_Problem statement:_ Copy out every line of the material below with no changes.

** begin Data records **

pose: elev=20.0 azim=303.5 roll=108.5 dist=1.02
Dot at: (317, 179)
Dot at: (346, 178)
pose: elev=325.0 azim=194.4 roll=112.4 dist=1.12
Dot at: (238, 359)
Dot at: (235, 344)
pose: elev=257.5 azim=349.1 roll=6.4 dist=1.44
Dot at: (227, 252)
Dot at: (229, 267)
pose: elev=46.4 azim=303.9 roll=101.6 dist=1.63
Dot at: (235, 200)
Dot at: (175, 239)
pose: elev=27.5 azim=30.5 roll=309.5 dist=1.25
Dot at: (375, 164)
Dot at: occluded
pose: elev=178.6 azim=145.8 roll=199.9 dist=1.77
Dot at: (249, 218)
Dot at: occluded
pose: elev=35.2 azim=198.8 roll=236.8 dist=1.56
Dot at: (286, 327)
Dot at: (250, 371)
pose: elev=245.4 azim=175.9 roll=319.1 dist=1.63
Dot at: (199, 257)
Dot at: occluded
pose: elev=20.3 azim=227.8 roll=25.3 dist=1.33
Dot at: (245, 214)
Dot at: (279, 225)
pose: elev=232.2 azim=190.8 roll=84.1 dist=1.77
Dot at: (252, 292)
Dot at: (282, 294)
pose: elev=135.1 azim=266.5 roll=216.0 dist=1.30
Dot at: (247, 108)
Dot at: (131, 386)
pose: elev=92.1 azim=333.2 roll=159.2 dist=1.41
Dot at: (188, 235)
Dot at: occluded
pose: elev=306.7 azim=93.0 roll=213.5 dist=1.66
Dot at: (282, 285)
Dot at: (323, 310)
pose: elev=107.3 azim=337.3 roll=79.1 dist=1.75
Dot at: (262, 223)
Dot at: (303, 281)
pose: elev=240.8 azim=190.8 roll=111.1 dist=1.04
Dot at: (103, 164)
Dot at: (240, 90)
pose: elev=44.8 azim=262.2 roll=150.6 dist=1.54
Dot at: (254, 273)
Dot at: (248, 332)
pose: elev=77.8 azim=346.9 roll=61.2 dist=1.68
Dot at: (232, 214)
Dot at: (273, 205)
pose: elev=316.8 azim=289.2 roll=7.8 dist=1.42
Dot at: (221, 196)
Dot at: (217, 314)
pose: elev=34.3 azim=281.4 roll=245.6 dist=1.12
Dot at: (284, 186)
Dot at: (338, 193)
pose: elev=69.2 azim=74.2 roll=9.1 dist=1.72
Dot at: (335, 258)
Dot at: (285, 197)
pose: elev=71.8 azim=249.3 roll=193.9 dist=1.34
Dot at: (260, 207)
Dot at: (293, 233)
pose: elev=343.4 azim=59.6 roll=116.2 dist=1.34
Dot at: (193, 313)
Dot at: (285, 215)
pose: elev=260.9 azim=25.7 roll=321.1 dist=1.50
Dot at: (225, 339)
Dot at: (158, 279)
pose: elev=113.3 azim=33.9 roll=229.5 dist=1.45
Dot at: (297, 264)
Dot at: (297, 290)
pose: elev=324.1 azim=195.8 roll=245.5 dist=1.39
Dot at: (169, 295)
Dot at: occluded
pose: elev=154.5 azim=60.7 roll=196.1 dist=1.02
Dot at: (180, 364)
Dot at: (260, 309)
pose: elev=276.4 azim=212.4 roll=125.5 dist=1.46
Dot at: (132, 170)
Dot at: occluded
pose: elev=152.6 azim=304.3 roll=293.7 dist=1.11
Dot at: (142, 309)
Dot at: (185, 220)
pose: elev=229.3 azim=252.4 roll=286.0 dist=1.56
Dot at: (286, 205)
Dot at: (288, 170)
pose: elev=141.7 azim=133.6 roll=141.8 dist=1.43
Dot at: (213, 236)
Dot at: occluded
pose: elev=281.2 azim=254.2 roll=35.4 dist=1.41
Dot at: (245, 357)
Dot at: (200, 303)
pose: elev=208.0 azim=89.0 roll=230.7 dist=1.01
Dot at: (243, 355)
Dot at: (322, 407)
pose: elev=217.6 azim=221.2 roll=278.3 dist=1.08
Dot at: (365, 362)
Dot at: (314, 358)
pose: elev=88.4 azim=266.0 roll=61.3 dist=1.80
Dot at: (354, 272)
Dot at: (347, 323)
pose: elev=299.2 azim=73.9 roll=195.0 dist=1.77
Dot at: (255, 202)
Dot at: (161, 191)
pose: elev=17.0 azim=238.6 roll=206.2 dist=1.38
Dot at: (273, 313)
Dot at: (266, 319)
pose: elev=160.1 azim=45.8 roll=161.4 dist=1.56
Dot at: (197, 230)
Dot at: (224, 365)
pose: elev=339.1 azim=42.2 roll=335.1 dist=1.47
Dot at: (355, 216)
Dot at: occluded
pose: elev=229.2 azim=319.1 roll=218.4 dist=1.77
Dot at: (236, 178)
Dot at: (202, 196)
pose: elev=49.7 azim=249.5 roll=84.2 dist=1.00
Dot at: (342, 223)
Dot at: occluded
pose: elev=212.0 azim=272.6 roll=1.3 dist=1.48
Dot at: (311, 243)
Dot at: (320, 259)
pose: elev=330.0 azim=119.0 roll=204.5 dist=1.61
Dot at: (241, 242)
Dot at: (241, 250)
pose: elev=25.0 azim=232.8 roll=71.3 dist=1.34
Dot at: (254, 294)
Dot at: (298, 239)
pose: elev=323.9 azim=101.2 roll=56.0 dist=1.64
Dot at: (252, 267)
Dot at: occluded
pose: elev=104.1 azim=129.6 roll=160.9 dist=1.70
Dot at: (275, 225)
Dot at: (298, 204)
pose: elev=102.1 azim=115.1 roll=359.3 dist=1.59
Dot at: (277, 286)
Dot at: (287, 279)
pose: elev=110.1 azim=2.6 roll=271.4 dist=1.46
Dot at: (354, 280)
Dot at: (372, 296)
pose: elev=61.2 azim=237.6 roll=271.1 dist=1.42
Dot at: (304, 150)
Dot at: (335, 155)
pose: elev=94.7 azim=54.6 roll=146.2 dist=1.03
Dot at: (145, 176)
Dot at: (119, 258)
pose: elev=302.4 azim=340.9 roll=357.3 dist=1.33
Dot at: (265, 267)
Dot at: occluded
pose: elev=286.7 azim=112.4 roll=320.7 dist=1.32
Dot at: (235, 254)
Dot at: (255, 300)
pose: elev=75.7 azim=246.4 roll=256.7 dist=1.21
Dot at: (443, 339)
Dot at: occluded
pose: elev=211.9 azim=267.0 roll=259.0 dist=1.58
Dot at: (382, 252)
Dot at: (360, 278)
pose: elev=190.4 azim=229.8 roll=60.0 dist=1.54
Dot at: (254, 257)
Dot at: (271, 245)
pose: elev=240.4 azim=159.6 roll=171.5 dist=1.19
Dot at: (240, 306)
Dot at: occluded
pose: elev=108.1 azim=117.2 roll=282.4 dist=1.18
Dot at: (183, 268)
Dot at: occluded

** end Data records **

_Answer to the problem:_
pose: elev=20.0 azim=303.5 roll=108.5 dist=1.02
Dot at: (317, 179)
Dot at: (346, 178)
pose: elev=325.0 azim=194.4 roll=112.4 dist=1.12
Dot at: (238, 359)
Dot at: (235, 344)
pose: elev=257.5 azim=349.1 roll=6.4 dist=1.44
Dot at: (227, 252)
Dot at: (229, 267)
pose: elev=46.4 azim=303.9 roll=101.6 dist=1.63
Dot at: (235, 200)
Dot at: (175, 239)
pose: elev=27.5 azim=30.5 roll=309.5 dist=1.25
Dot at: (375, 164)
Dot at: occluded
pose: elev=178.6 azim=145.8 roll=199.9 dist=1.77
Dot at: (249, 218)
Dot at: occluded
pose: elev=35.2 azim=198.8 roll=236.8 dist=1.56
Dot at: (286, 327)
Dot at: (250, 371)
pose: elev=245.4 azim=175.9 roll=319.1 dist=1.63
Dot at: (199, 257)
Dot at: occluded
pose: elev=20.3 azim=227.8 roll=25.3 dist=1.33
Dot at: (245, 214)
Dot at: (279, 225)
pose: elev=232.2 azim=190.8 roll=84.1 dist=1.77
Dot at: (252, 292)
Dot at: (282, 294)
pose: elev=135.1 azim=266.5 roll=216.0 dist=1.30
Dot at: (247, 108)
Dot at: (131, 386)
pose: elev=92.1 azim=333.2 roll=159.2 dist=1.41
Dot at: (188, 235)
Dot at: occluded
pose: elev=306.7 azim=93.0 roll=213.5 dist=1.66
Dot at: (282, 285)
Dot at: (323, 310)
pose: elev=107.3 azim=337.3 roll=79.1 dist=1.75
Dot at: (262, 223)
Dot at: (303, 281)
pose: elev=240.8 azim=190.8 roll=111.1 dist=1.04
Dot at: (103, 164)
Dot at: (240, 90)
pose: elev=44.8 azim=262.2 roll=150.6 dist=1.54
Dot at: (254, 273)
Dot at: (248, 332)
pose: elev=77.8 azim=346.9 roll=61.2 dist=1.68
Dot at: (232, 214)
Dot at: (273, 205)
pose: elev=316.8 azim=289.2 roll=7.8 dist=1.42
Dot at: (221, 196)
Dot at: (217, 314)
pose: elev=34.3 azim=281.4 roll=245.6 dist=1.12
Dot at: (284, 186)
Dot at: (338, 193)
pose: elev=69.2 azim=74.2 roll=9.1 dist=1.72
Dot at: (335, 258)
Dot at: (285, 197)
pose: elev=71.8 azim=249.3 roll=193.9 dist=1.34
Dot at: (260, 207)
Dot at: (293, 233)
pose: elev=343.4 azim=59.6 roll=116.2 dist=1.34
Dot at: (193, 313)
Dot at: (285, 215)
pose: elev=260.9 azim=25.7 roll=321.1 dist=1.50
Dot at: (225, 339)
Dot at: (158, 279)
pose: elev=113.3 azim=33.9 roll=229.5 dist=1.45
Dot at: (297, 264)
Dot at: (297, 290)
pose: elev=324.1 azim=195.8 roll=245.5 dist=1.39
Dot at: (169, 295)
Dot at: occluded
pose: elev=154.5 azim=60.7 roll=196.1 dist=1.02
Dot at: (180, 364)
Dot at: (260, 309)
pose: elev=276.4 azim=212.4 roll=125.5 dist=1.46
Dot at: (132, 170)
Dot at: occluded
pose: elev=152.6 azim=304.3 roll=293.7 dist=1.11
Dot at: (142, 309)
Dot at: (185, 220)
pose: elev=229.3 azim=252.4 roll=286.0 dist=1.56
Dot at: (286, 205)
Dot at: (288, 170)
pose: elev=141.7 azim=133.6 roll=141.8 dist=1.43
Dot at: (213, 236)
Dot at: occluded
pose: elev=281.2 azim=254.2 roll=35.4 dist=1.41
Dot at: (245, 357)
Dot at: (200, 303)
pose: elev=208.0 azim=89.0 roll=230.7 dist=1.01
Dot at: (243, 355)
Dot at: (322, 407)
pose: elev=217.6 azim=221.2 roll=278.3 dist=1.08
Dot at: (365, 362)
Dot at: (314, 358)
pose: elev=88.4 azim=266.0 roll=61.3 dist=1.80
Dot at: (354, 272)
Dot at: (347, 323)
pose: elev=299.2 azim=73.9 roll=195.0 dist=1.77
Dot at: (255, 202)
Dot at: (161, 191)
pose: elev=17.0 azim=238.6 roll=206.2 dist=1.38
Dot at: (273, 313)
Dot at: (266, 319)
pose: elev=160.1 azim=45.8 roll=161.4 dist=1.56
Dot at: (197, 230)
Dot at: (224, 365)
pose: elev=339.1 azim=42.2 roll=335.1 dist=1.47
Dot at: (355, 216)
Dot at: occluded
pose: elev=229.2 azim=319.1 roll=218.4 dist=1.77
Dot at: (236, 178)
Dot at: (202, 196)
pose: elev=49.7 azim=249.5 roll=84.2 dist=1.00
Dot at: (342, 223)
Dot at: occluded
pose: elev=212.0 azim=272.6 roll=1.3 dist=1.48
Dot at: (311, 243)
Dot at: (320, 259)
pose: elev=330.0 azim=119.0 roll=204.5 dist=1.61
Dot at: (241, 242)
Dot at: (241, 250)
pose: elev=25.0 azim=232.8 roll=71.3 dist=1.34
Dot at: (254, 294)
Dot at: (298, 239)
pose: elev=323.9 azim=101.2 roll=56.0 dist=1.64
Dot at: (252, 267)
Dot at: occluded
pose: elev=104.1 azim=129.6 roll=160.9 dist=1.70
Dot at: (275, 225)
Dot at: (298, 204)
pose: elev=102.1 azim=115.1 roll=359.3 dist=1.59
Dot at: (277, 286)
Dot at: (287, 279)
pose: elev=110.1 azim=2.6 roll=271.4 dist=1.46
Dot at: (354, 280)
Dot at: (372, 296)
pose: elev=61.2 azim=237.6 roll=271.1 dist=1.42
Dot at: (304, 150)
Dot at: (335, 155)
pose: elev=94.7 azim=54.6 roll=146.2 dist=1.03
Dot at: (145, 176)
Dot at: (119, 258)
pose: elev=302.4 azim=340.9 roll=357.3 dist=1.33
Dot at: (265, 267)
Dot at: occluded
pose: elev=286.7 azim=112.4 roll=320.7 dist=1.32
Dot at: (235, 254)
Dot at: (255, 300)
pose: elev=75.7 azim=246.4 roll=256.7 dist=1.21
Dot at: (443, 339)
Dot at: occluded
pose: elev=211.9 azim=267.0 roll=259.0 dist=1.58
Dot at: (382, 252)
Dot at: (360, 278)
pose: elev=190.4 azim=229.8 roll=60.0 dist=1.54
Dot at: (254, 257)
Dot at: (271, 245)
pose: elev=240.4 azim=159.6 roll=171.5 dist=1.19
Dot at: (240, 306)
Dot at: occluded
pose: elev=108.1 azim=117.2 roll=282.4 dist=1.18
Dot at: (183, 268)
Dot at: occluded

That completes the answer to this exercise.